Manuale del guerriero della luce è un libro di Paulo Coelho del 1997. Il volume, ad eccezione del prologo e dell’epilogo, è una raccolta di testi pubblicati nella rubrica Maktub del quotidiano A Folha de Sao Paulo e su vari giornali brasiliani e stranieri, dal 1993 al 1996. Il libro include proverbi, estratti dal Tao Te Ching di Laozi e da Chuang Tzu, dalla Bibbia, dalTalmud e altre varie fonti ed è scritto sotto forma di brevi enunciati filosofici.

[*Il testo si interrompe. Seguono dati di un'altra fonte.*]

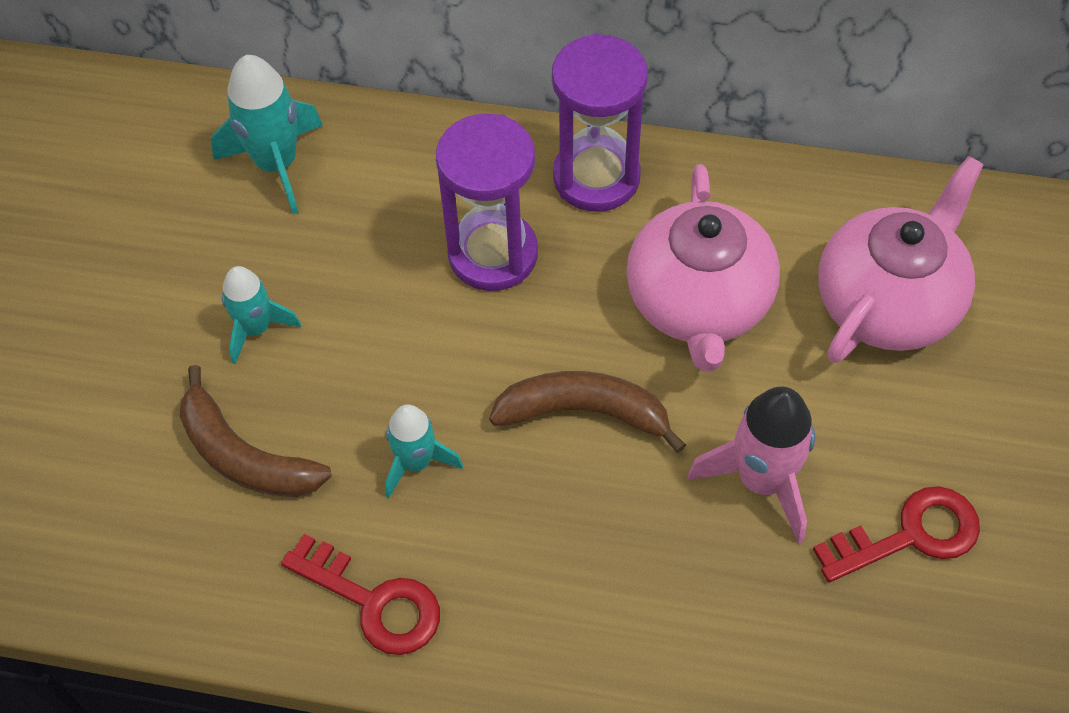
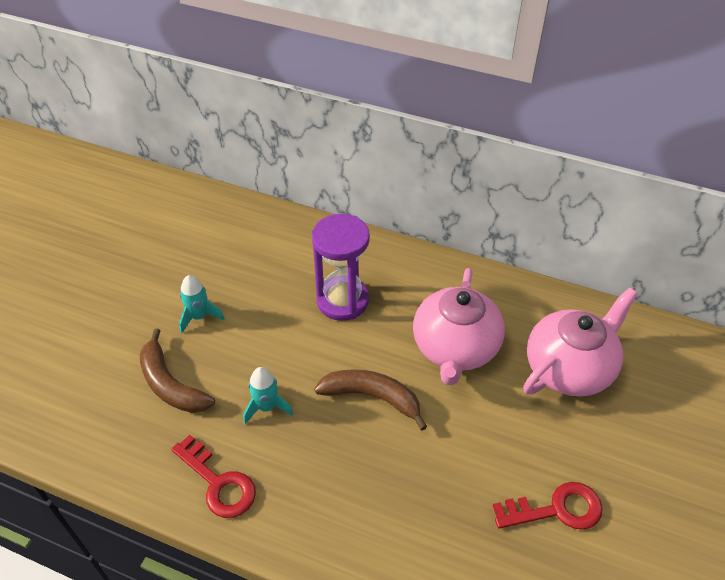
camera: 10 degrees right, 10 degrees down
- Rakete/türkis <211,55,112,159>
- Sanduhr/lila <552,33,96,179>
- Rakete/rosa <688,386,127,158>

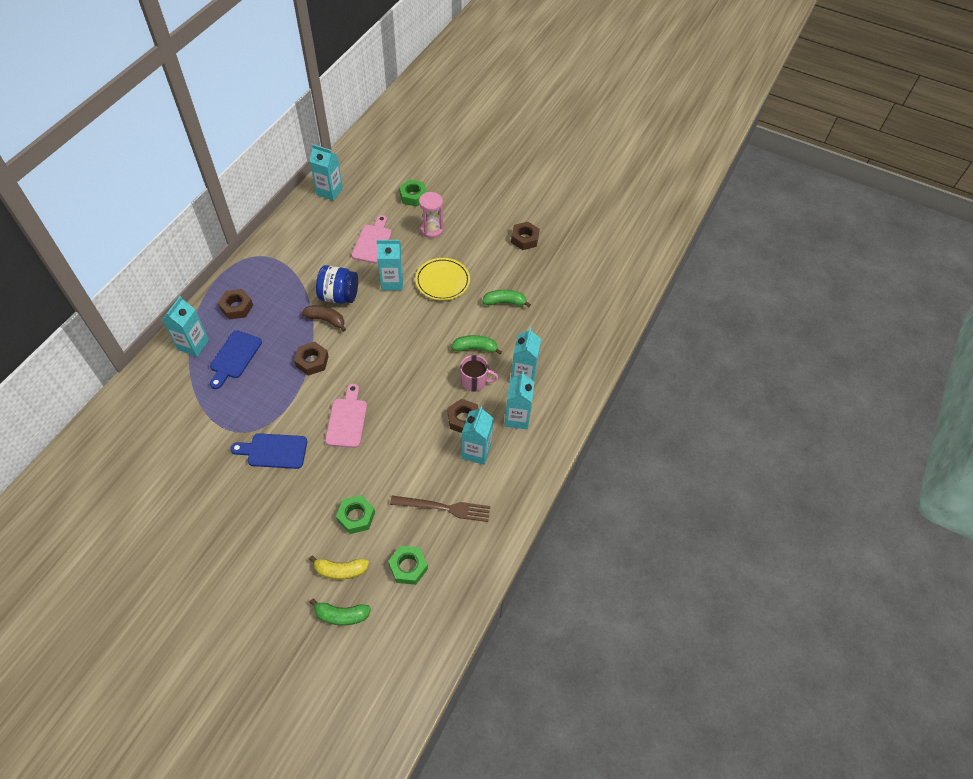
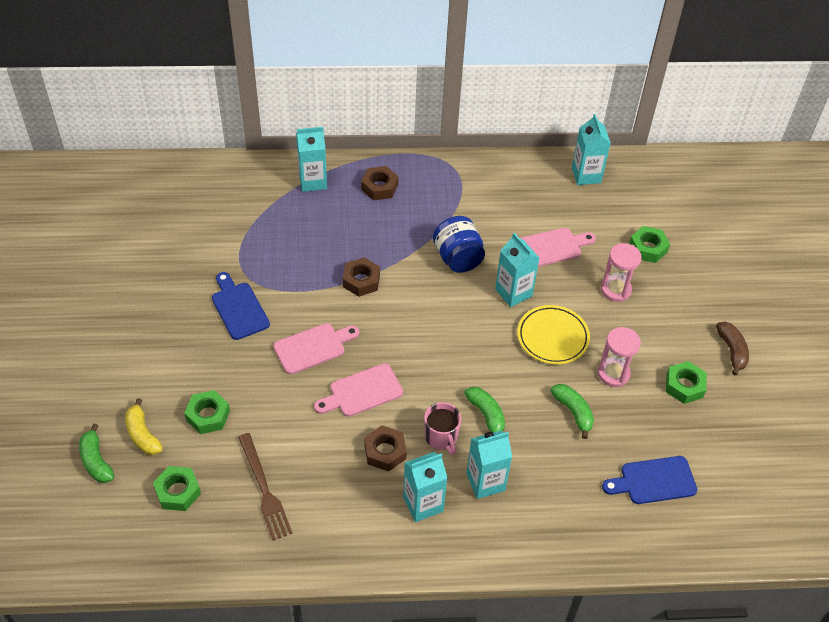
camera: 60 degrees right, 5 degrees down
~ Schneidebrett/blau <210,330,52,59> to <602,456,95,48>
~ Banane/braun <302,305,44,27> to <716,322,33,54>
- Getränkekarton/türkis <462,406,32,59>
~ Sechskantmutter/braun <511,222,29,28> to Sechskantmutter/grün <666,361,41,43>
+ Schneidebrett/rosa <314,363,89,54>
+ Sanduhr/rosa <598,327,43,60>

Il libro si apre con un prologo, dove una misteriosa donna invita un bambino a scoprire un antico tempio che sorge su di un’isola. Una leggenda dice che le campane del tempio, ormai sprofondato negli abissi del mare, continuino a suonare. Il suono si manifesta dopo che il bambino si abitua ai vari suoni dell’ambiente circostante e quando egli, diventato adulto, torna sulla spiaggia della sua infanzia, incontra nuovamente la donna che gli consegna un quaderno azzurro e lo invita a prendere nota. Il libro procede come un manuale guida per il “guerriero della luce”, ovvero un’entità latente presente in tutti gli uomini, che si risveglia in noi quando vogliamo perseguire un sogno e comprendere il miracolo della vita. Il manuale descrive le varie sfide a cui i guerrieri sono sottoposti e le soluzioni ai problemi utilizzando numerosi paradossi (“Un guerriero della luce pensa contemporaneamente alla guerra e alla pace”).